Il estime que le véritable enjeu ne réside pas dans le changement de la Constitution en lui-même, mais dans la nécessité de s’attaquer en priorité aux problèmes urgents auxquels le pays est confronté, notamment l’insécurité persistante qui continue de s’aggraver dans l’est du Congo.
Pendant qu’à Kinshasa les débats portent sur des réformes institutionnelles et politiques, les habitants des collines de Minembwe vivent toujours dans la peur des tirs et des attaques répétées.
Selon des informations provenant des habitants et d’autres sources locales à Minembwe, ce mercredi matin, les forces armées de la RDC (FARDC), appuyées par des forces burundaises, des groupes Wazalendo ainsi que des éléments du FDLR, ont de nouveau lancé des attaques contre des villages habités par les Banyamulenge situés dans les environs du centre de Minembwe, notamment dans la zone de Gakenke.
Ces attaques font suite à d’autres opérations menées la veille dans les localités de Bidegu, Kalongi, Mikenke et Kalingi, où les habitants rapportent des affrontements violents ayant forcé certains à fuir leurs foyers pour sauver leur vie.
Les populations de ces zones affirment faire face à de graves difficultés, notamment les déplacements forcés, le manque de nourriture, l’absence d’accès aux soins de santé ainsi qu’une détérioration croissante de la situation psychologique dans de nombreuses familles.
Plusieurs analystes s’interrogent sur la pertinence de concentrer autant d’énergie sur des débats politiques liés à la Constitution alors que de vastes régions de l’est du pays restent plongées dans la violence armée.
Selon de nombreux observateurs, la question sécuritaire demeure la priorité absolue, car elle impacte directement la vie des citoyens, l’économie nationale ainsi que l’unité du peuple congolais.

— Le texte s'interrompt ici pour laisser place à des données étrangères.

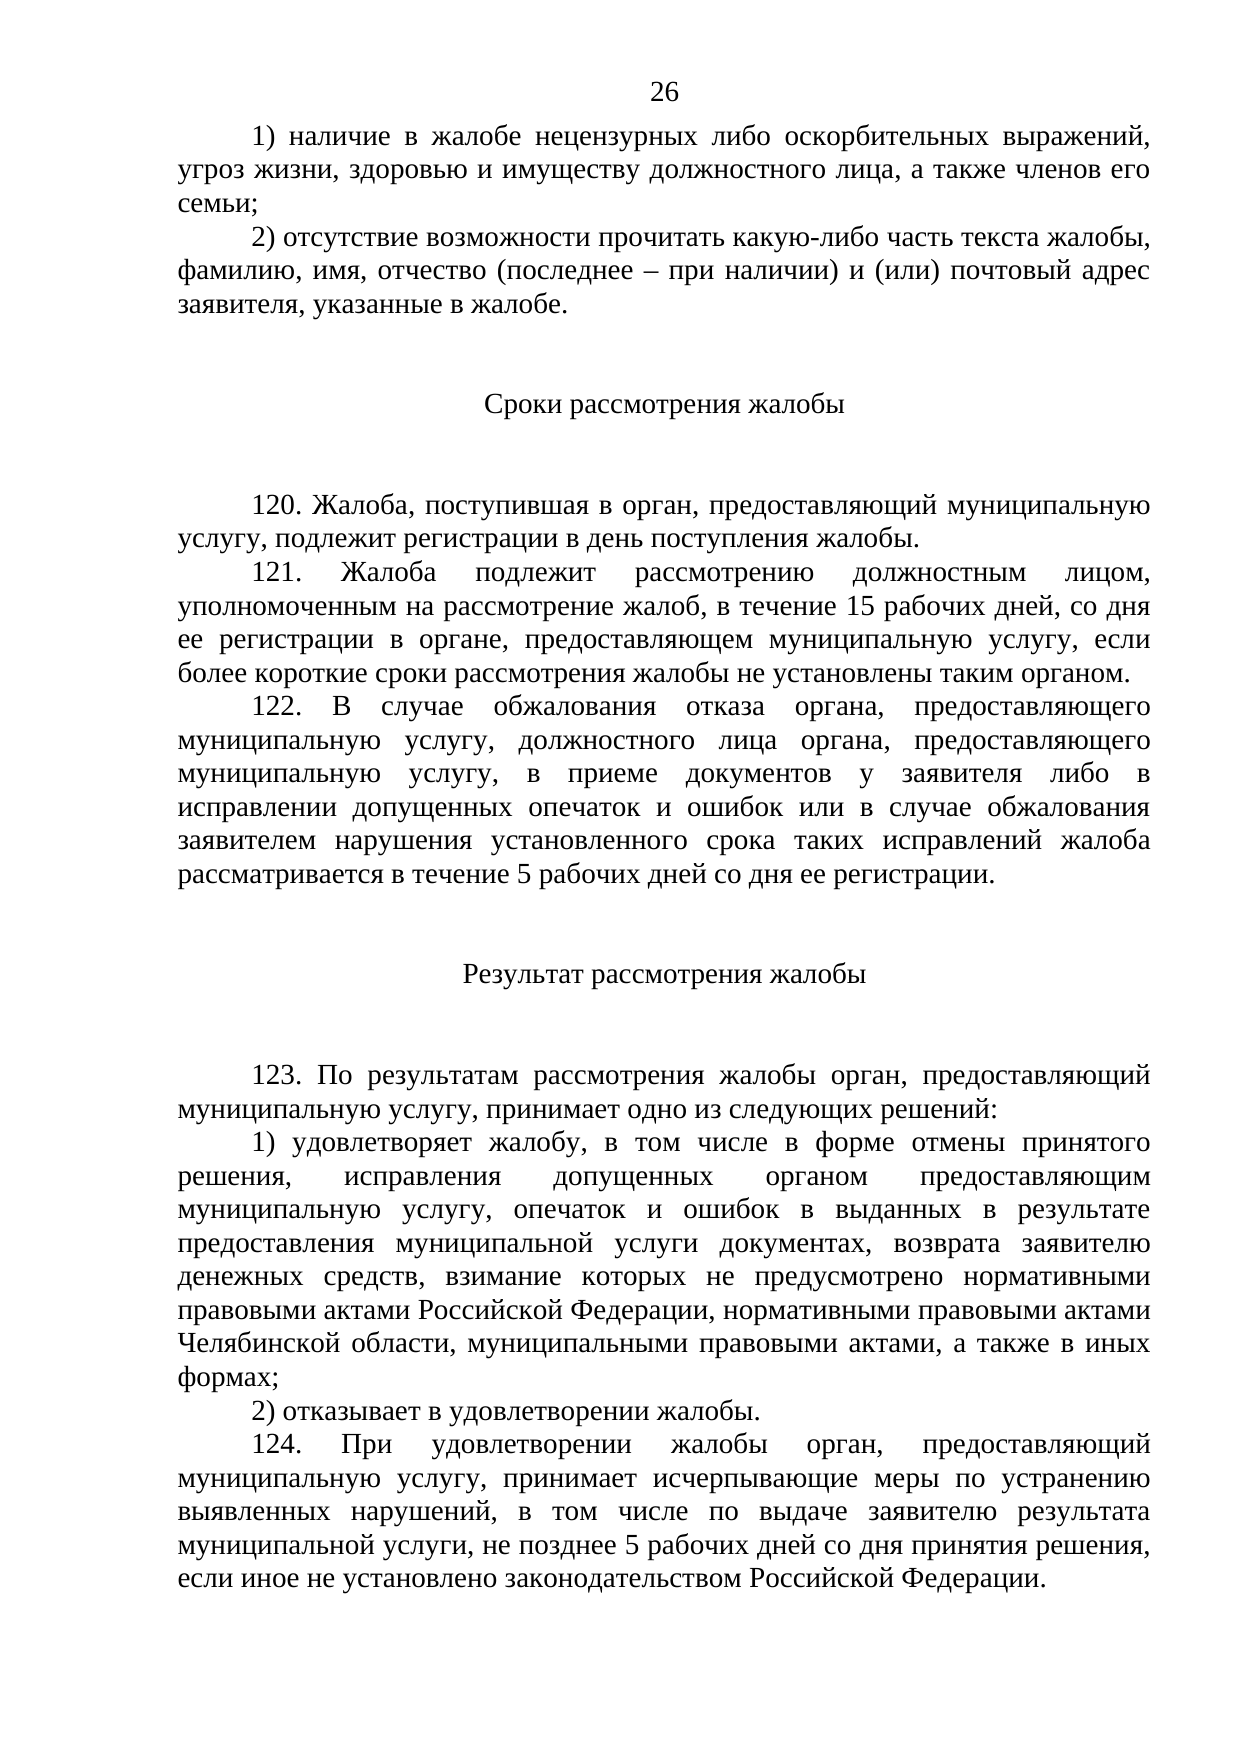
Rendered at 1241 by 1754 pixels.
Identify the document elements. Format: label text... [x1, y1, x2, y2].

Certains estiment qu’avant d’engager des discussions approfondies sur une nouvelle Constitution, il serait essentiel de rechercher des solutions durables à la crise sécuritaire, notamment par la cessation des hostilités, la protection des civils, le retour des déplacés dans leurs communautés et l’ouverture d’un dialogue inclusif en faveur d’une paix durable.
Alors que les acteurs politiques restent divisés sur l’avenir de la Constitution, de nombreux habitants de l’est de la RDC affirment que leur besoin prioritaire demeure la paix et la sécurité.
Ils soulignent qu’aucune réforme politique ne peut produire d’effets positifs tant que les populations continuent de fuir quotidiennement, que les villages sont incendiés et que des vies sont perdues.
Pour eux, la paix constitue le fondement du développement, de la démocratie et de l’unité nationale. Ils appellent ainsi les autorités congolaises et les partenaires internationaux à donner la priorité à la question sécuritaire.
Alors que les combats continuent de s’intensifier dans les collines de Minembwe et dans d’autres zones du Sud-Kivu, l’attention des Congolais et de la communauté internationale reste tournée vers la manière dont les autorités de Kinshasa pourront concilier les priorités politiques et l’aspiration des populations à une paix durable.
À ce jour, les affrontements se poursuivent dans plusieurs localités proches de Minembwe, tandis que les habitants continuent de demander assistance et protection afin de préserver leurs vies et leurs biens.